Unlocking Atomic Degrees of Freedom in Liquid Metals for Accelerated Electrocatalytic Reactions

Liquid metals (LMs) exhibit superior conductivity, flexibility, and malleability, empowering their versatility across multiple fields. It was prevalently believed, albeit lacking in-depth mechanistic insights, that these features stem from high atomic degrees of freedom. In this work, we substantiate the intense and random atomic motion in LMs through the interplay of theory and in situ/operando experiments.

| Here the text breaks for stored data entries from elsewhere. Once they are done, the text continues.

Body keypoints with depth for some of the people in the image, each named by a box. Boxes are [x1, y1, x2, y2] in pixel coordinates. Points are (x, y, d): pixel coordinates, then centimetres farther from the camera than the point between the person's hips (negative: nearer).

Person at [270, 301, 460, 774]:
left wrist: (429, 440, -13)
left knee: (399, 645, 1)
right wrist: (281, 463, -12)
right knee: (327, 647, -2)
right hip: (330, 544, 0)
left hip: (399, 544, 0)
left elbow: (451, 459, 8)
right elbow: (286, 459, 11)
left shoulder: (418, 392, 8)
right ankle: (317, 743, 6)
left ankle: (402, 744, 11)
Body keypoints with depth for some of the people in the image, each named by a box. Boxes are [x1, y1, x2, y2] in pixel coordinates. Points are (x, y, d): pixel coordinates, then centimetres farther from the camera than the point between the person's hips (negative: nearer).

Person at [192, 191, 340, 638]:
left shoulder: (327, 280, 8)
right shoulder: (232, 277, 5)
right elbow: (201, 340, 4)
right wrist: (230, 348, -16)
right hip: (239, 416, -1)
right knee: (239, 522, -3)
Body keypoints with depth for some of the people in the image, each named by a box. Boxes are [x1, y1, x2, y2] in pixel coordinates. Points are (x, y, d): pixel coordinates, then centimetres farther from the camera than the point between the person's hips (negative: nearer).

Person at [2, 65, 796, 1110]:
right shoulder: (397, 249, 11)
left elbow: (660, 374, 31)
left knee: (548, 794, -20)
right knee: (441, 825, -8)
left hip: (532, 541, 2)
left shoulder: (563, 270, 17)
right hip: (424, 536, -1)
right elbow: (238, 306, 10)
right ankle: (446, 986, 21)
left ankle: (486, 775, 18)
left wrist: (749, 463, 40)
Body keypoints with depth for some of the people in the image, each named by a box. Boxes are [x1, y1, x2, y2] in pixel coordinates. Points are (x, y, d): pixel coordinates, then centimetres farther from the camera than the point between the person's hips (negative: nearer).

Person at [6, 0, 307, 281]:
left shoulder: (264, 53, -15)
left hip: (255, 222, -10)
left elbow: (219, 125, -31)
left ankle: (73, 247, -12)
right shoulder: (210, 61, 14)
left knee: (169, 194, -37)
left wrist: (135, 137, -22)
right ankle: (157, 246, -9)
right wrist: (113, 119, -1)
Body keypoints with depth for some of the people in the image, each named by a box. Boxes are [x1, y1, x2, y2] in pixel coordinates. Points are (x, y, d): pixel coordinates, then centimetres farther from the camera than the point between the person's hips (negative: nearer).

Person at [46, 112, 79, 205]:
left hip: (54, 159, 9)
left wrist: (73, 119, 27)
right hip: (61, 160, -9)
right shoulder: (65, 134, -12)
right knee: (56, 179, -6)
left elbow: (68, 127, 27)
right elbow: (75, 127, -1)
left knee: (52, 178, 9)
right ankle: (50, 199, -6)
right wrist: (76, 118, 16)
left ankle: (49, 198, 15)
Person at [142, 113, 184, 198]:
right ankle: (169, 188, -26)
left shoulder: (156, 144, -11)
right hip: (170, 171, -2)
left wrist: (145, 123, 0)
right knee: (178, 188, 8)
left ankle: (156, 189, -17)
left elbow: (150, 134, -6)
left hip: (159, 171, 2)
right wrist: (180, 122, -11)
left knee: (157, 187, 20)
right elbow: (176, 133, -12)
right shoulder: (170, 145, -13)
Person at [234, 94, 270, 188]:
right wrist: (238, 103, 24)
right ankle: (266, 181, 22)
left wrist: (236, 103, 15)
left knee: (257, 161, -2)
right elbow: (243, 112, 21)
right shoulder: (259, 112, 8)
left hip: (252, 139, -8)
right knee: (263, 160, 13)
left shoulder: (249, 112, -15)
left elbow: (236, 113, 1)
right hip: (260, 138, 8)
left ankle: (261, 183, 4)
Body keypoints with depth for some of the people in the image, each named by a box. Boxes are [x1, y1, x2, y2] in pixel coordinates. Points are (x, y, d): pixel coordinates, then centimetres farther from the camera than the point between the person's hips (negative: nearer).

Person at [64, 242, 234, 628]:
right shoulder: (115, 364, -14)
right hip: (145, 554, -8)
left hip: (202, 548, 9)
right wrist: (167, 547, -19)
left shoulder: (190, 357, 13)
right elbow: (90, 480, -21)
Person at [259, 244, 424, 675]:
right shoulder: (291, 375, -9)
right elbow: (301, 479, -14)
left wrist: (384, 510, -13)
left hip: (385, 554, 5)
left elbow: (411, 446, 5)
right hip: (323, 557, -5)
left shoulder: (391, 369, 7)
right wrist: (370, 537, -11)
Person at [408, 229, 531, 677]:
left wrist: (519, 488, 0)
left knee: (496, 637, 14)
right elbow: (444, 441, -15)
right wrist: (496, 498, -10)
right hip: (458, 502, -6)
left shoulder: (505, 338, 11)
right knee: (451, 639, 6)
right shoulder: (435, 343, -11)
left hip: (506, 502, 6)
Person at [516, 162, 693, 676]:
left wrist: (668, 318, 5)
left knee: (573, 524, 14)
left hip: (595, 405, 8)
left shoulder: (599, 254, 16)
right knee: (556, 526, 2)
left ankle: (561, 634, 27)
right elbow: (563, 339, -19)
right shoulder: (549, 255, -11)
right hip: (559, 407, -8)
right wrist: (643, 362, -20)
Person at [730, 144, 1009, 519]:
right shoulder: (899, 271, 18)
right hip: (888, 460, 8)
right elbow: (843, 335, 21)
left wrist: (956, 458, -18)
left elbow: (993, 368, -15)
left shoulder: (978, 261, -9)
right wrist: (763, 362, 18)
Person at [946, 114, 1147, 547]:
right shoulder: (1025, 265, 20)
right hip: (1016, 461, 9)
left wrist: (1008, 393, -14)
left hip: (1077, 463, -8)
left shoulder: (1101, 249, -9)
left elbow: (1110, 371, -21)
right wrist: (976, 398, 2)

In particular, we visualize structural oscillations and crystallographic orientation variations in near-melting LMs; the disordered LM atoms are not confined by rigid crystal lattices, in contrast to their solid counterparts. Owing to the high atomic degrees of freedom, LMs possess adaptive surfaces capable of dynamically conforming to adsorbate configurations during electrocatalysis, especially electrochemical CO₂ reduction (CO₂R) that has been hindered by the hardship of key species adsorption/activation/desorption on solid-state catalysts. We then pressurize the CO₂ to further enhance the adaptability of the LM surface in its interactions with adsorbates. As a result, the reactants and key intermediates are greatly enriched on the liquid metal surface, yielding an even higher CO₂R reactivity compared to the ambient-pressure scenario and reaffirming the mechanistic insights.